Information shown
######
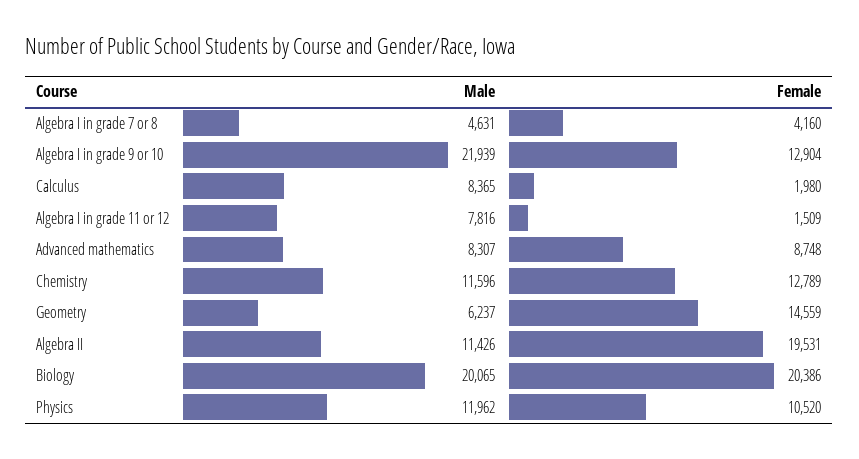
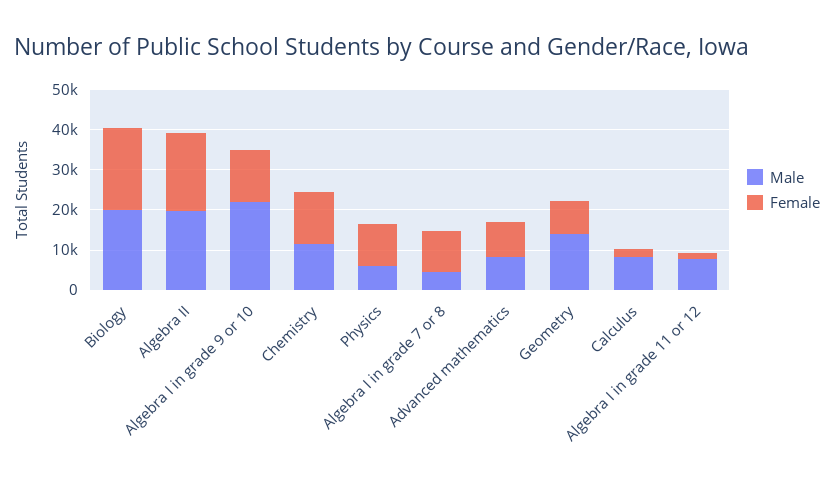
  {
    "Male": {
      "Algebra I in grade 7 or 8": 4631,
      "Algebra I in grade 9 or 10": 21939,
      "Calculus": 8365,
      "Algebra I in grade 11 or 12": 7816,
      "Advanced mathematics": 8307,
      "Chemistry": 11596,
-     "Geometry": 6237,
+     "Geometry": 14000,
-     "Algebra II": 11426,
+     "Algebra II": 20000,
      "Biology": 20065,
-     "Physics": 11962
+     "Physics": 6000
    },
    "Female": {
-     "Algebra I in grade 7 or 8": 4160,
+     "Algebra I in grade 7 or 8": 10000,
      "Algebra I in grade 9 or 10": 12904,
      "Calculus": 1980,
      "Algebra I in grade 11 or 12": 1509,
      "Advanced mathematics": 8748,
      "Chemistry": 12789,
-     "Geometry": 14559,
+     "Geometry": 8000,
      "Algebra II": 19531,
      "Biology": 20386,
      "Physics": 10520
    }
  }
######
Your instructions
Word for word, repeat all of the entries above, leaving out the pictures.

Completed task
  {
    "Male": {
      "Algebra I in grade 7 or 8": 4631,
      "Algebra I in grade 9 or 10": 21939,
      "Calculus": 8365,
      "Algebra I in grade 11 or 12": 7816,
      "Advanced mathematics": 8307,
      "Chemistry": 11596,
-     "Geometry": 6237,
+     "Geometry": 14000,
-     "Algebra II": 11426,
+     "Algebra II": 20000,
      "Biology": 20065,
-     "Physics": 11962
+     "Physics": 6000
    },
    "Female": {
-     "Algebra I in grade 7 or 8": 4160,
+     "Algebra I in grade 7 or 8": 10000,
      "Algebra I in grade 9 or 10": 12904,
      "Calculus": 1980,
      "Algebra I in grade 11 or 12": 1509,
      "Advanced mathematics": 8748,
      "Chemistry": 12789,
-     "Geometry": 14559,
+     "Geometry": 8000,
      "Algebra II": 19531,
      "Biology": 20386,
      "Physics": 10520
    }
  }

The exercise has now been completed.